As you can see this starts out very inefficient but eventually we can start to build functions. Functions are a much more efficient way to write big numbers. As an example consider writing a google with just numbers, that would take 101 symbols (1 followed by 100 0’s). But with a function we can just write 10^100 once we have defined what the function x^y means.

This is basically what Rayo did, he came up with a way to define a very efficient function that is still finite but very large.

It is a very large (arguably the largest finite number eveer) number that came out of a competition trying to produce the largest finite number possible. The competition had a few important rules namely the number can’t be arbitrary(your number plus 1) and cant be a trivial extension of a smaller number(TREE(4)>TREE(3)). Rayo’s number in plain English is:

>The smallest number bigger than any number that can be named by an expression in the language of first order set-theory with less than a googol (10^100) symbols

To understand what this mean you first need to know the basics of first order set theory. Basically FOST is an attempt to start with the most basic symbols of logic and build every thing up from there. For small numbers this is very inefficient, for example to define in ‘0’ FOST you need to write:

>∃x1¬∃x2(x2∈x1)

and to define 1 you have to write:

>∀x.x∈1↔(∀y.y∉x)

and to define 2 you have to write:

>∃x1∀x2(x2∈x1↔(¬∃x3(x3∈x2)∨∀x3(x3∈x2↔¬∃x4(x4∈x3))))

As you can see this starts out very inefficient but eventually we can start to build functions. Functions are a much more efficient way to write big numbers. As an example consider writing a google with just numbers, that would take 101 symbols (1 followed by 100 0’s). But with a function we can just write 10^100 once we have defined what the function x^y means.

This is basically what Rayo did, he came up with a way to define a very efficient function that is still finite but very large.

There are infinitely many numbers. It’s hard to wrap your head around just how stupidly much “infinitely many” is. Hence, for the amusement of themselves and others, some mathematicians have taken up a pastime of pointing out humongously large numbers that demonstrate just how tiny the numbers we’re working with are compared to what’s available.

Rayo’s number comes from a competition where two contestants competed who can name the biggest number. To have a competition like that make sense, your answer would have to involve some new idea that makes it significantly bigger than the previous one: you shouldn’t be allowed to just say “previous answer times 100” or something. Rayo’s number was the biggest number that came out of that competition.
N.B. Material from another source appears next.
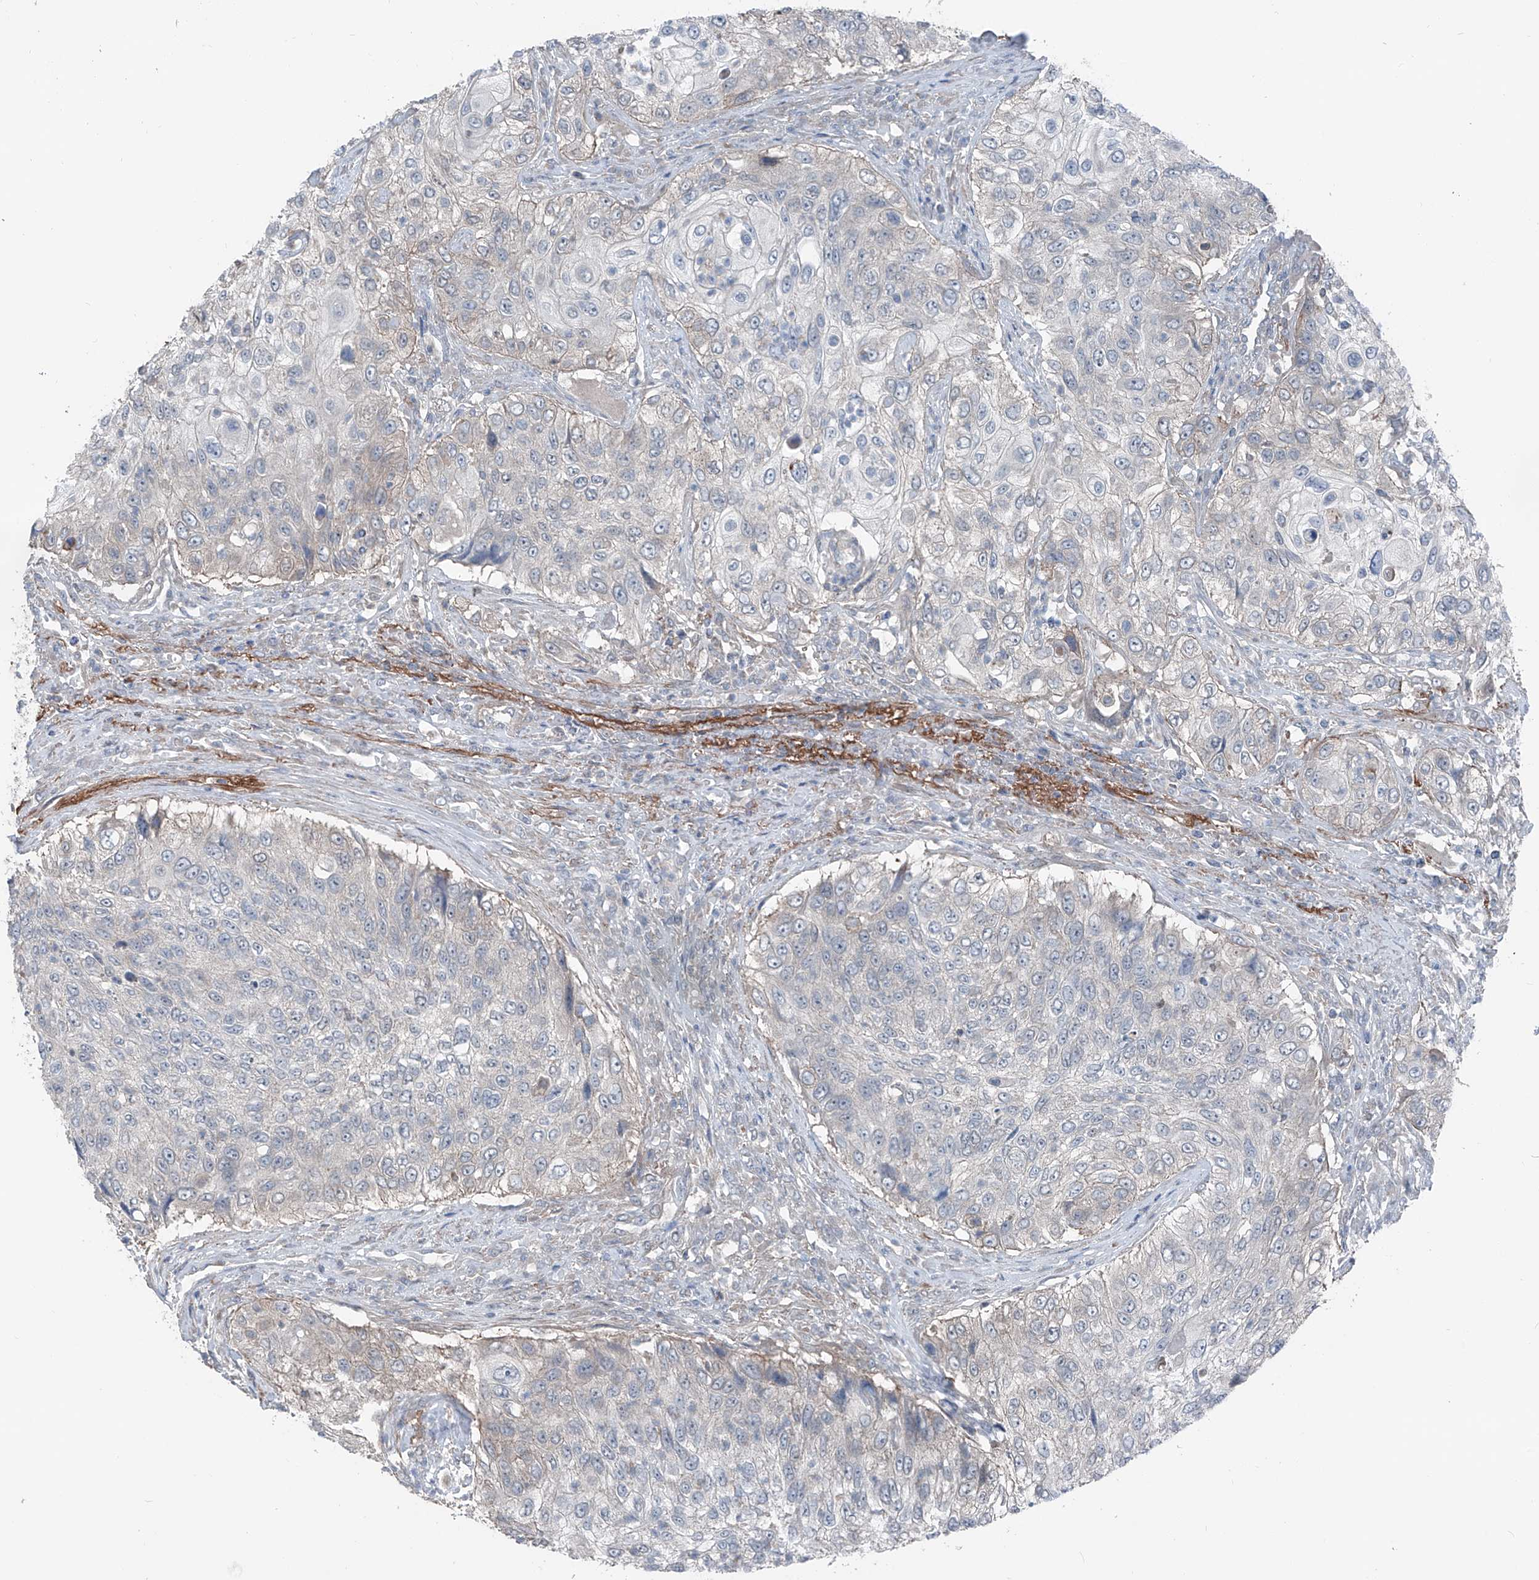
{"staining": {"intensity": "negative", "quantity": "none", "location": "none"}, "tissue": "urothelial cancer", "cell_type": "Tumor cells", "image_type": "cancer", "snomed": [{"axis": "morphology", "description": "Urothelial carcinoma, High grade"}, {"axis": "topography", "description": "Urinary bladder"}], "caption": "DAB (3,3'-diaminobenzidine) immunohistochemical staining of urothelial cancer displays no significant positivity in tumor cells.", "gene": "HSPB11", "patient": {"sex": "female", "age": 60}}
The idea behind Rayo’s number is something like “The biggest number you can single out of all finite numbers with an explanation of at most 10^(100) letters/numbers.” Possible such explanations could be “1000 to the power of 1000”, or “number of possible orders for a deck of 1000 different cards”. Since you have only finitely many symbols to use, there are only finitely many numbers you can single out like this, so there has to be a biggest one. Right?

Except the above has a problem. Because one valid singling out would be “One plus the biggest number you can single out of all finite numbers with an explanation of at most 10^(100) letters/numbers.” And this leads to a paradox. Hence, to make this idea work, you need to ask the answer to be in a language that doesn’t allow these kinds of paradoxes. One option would be to ask for answers in a programming language: ideas like this lead to the “busy beaver” function, which is one known way to produce huge numbers.

Rayo’s approach instead uses set theory and mathematical logic as the language. It stops at so called “first order logic”, which does not include statements like “for every possible formula” which could lead to issues like the above. So the slightly more accurate explanation is something like “The biggest number you can single out with a basic matematical logic formula of at most 10^(100) symbols.” (Or technically that plus one, as the actual definition is in terms of “smallest one you cannot specify anything bigger than” instead.)